COL meets COI

The book on Circle of Innovation – by Tom Peters. I didn’t have a clue about Circle of Innovation (COI) and its possible relationship with COL till such time I picked up the book for reading on my own. I realized soon that he is bringing several new thought processes as check-points on the journey around the circle to hone in on the COI similar to my attempts to hone in on COL by taking you around the circle to visit the quadrants.

While Tom talks about circle within circles for each of those check-points, I call them quadrants. So my check-points on COL are as simple as saying ABCD and not as elaborate as the 15 check-points around COI.

The common thread or the philosophy that supports both COL and COI is supposing that “nothing is gained by perfecting the known, but by imperfectly seizing the unknown” – a variation of the quote in the book by Kevin Kelly where ‘nothing’ is more specifically stated as ‘wealth’.

While a business survives from out-witting the competition, the education survives from embracing COL. COL categorically states that all knowledge is one, but is divided into million unknowns. The businesses doing well in competition does so by putting together some of these million broken knowledges into one that they can manage and support. However, when they do so to fill only half a cup (half of their full capacity), businesses fail. Whether the cup is half-full or half-empty becomes the discussion point or the subject of assessment rather than what the cup is filled with.

Whichever way you slice or dice, a business doing good or bad the sooner it realizes that it needs to manage and deal with a completely filled cup, better it becomes for the business to survive and also to contribute. The solution is very simple if looked at from a philosophical point of view.
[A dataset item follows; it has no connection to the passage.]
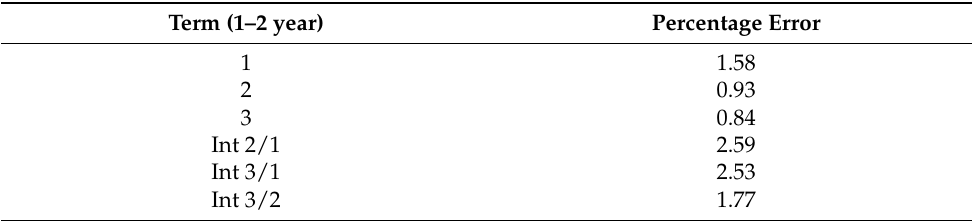
Table 9. Numerical integration errors for post-catXL annual aggregate variance decomposition. Column 1 indicates the various marginal and interaction terms for the 1–2 return period layer. Column 2 has the percentage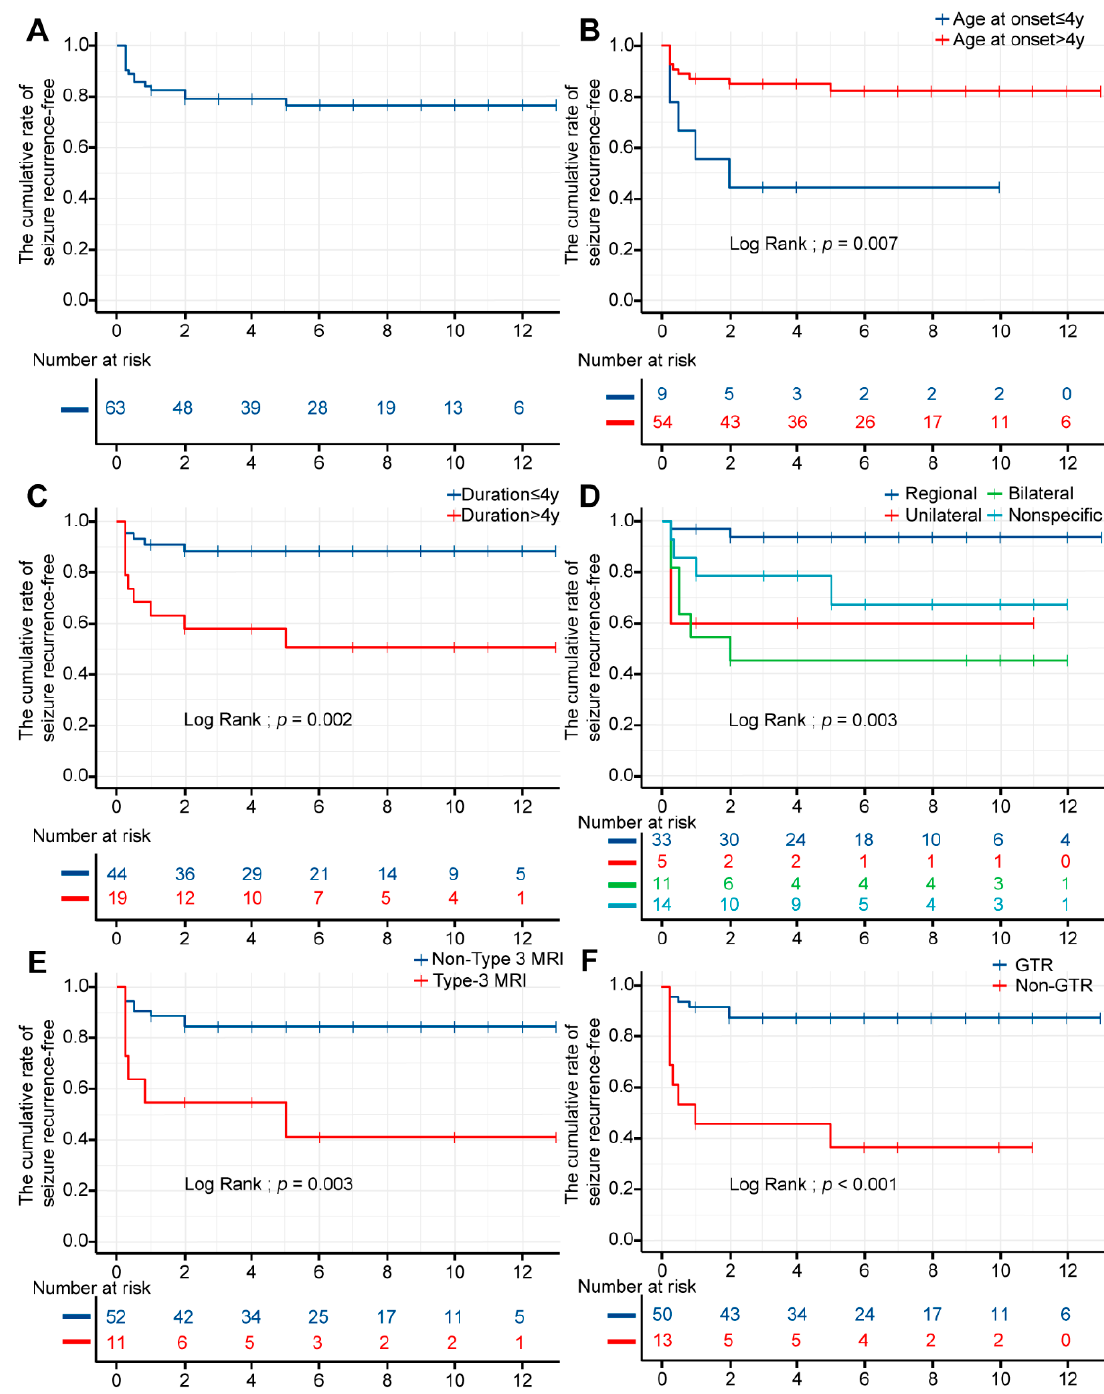
Figure 4. Kaplan–Meier curves for seizure outcomes. The X-axis represents time in years, and the Y-axis represents the proportion. ( A ): The rate fluctuated in the first few years after surgery and gradually stabilized in subsequent years. ( B ): Analysis by age at onset; ( C ): analysis by duration; ( D ): analysis by IEDs; ( E ): analysis by MRI subtype; ( F ): analysis by surgical types. Addition: because of the limited sizes of MRI type 2 and NTR, MRI type 1 and 2 were classified as Non-Type 3, STR and NTR were classified as Non-GTR in this Kaplan–Meier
That view begs the question – why not the contents of half-filled cups be transferred to cups that stay full  – does the cup size or shape matter then?

That philosophical point of view tells you and shows you that by grabbing a bigger cup to start with than that is needed, and, when the things you have is not able to fill it, you will either waste your time filling the rest with unwanted rather than focusing on what is wanted out of the business you started with. When, the production capacity reaches its full capacity, more often than the market is flooded with something that is not needed thus stifling the market for the innovative products. The organization would have grown too big by that time and even the decentralization may not yield the desired innovations.

This is a common issue not only in businesses, but also in families around the world. Just because they find a bigger cup less expensive to have, they end up having a bigger cup and then spend their life times filling that cup with junk(not immediately needed or not any more useful) to make it full or keep it full. Since the contents of the filled cup is never the same with which they started their life with, they spend the rest of their lives mulling over the question why even when they are leading a fuller life they still seem to be discontent with what they have filled their lives with.

This is where COI comes into spotlight for me with its 15 check-points around the circle that act like sanity checks to take care of such mishaps in businesses and in personal lives  – if extrapolated.

In closing, when we hear such phrases like ‘publish or perish’ in research world, ‘innovate or die” in business world, I say, as an untiring optimist, “Benchmark and Begin” in the education world.

Am I echoing B-quadrant principles of COL here?!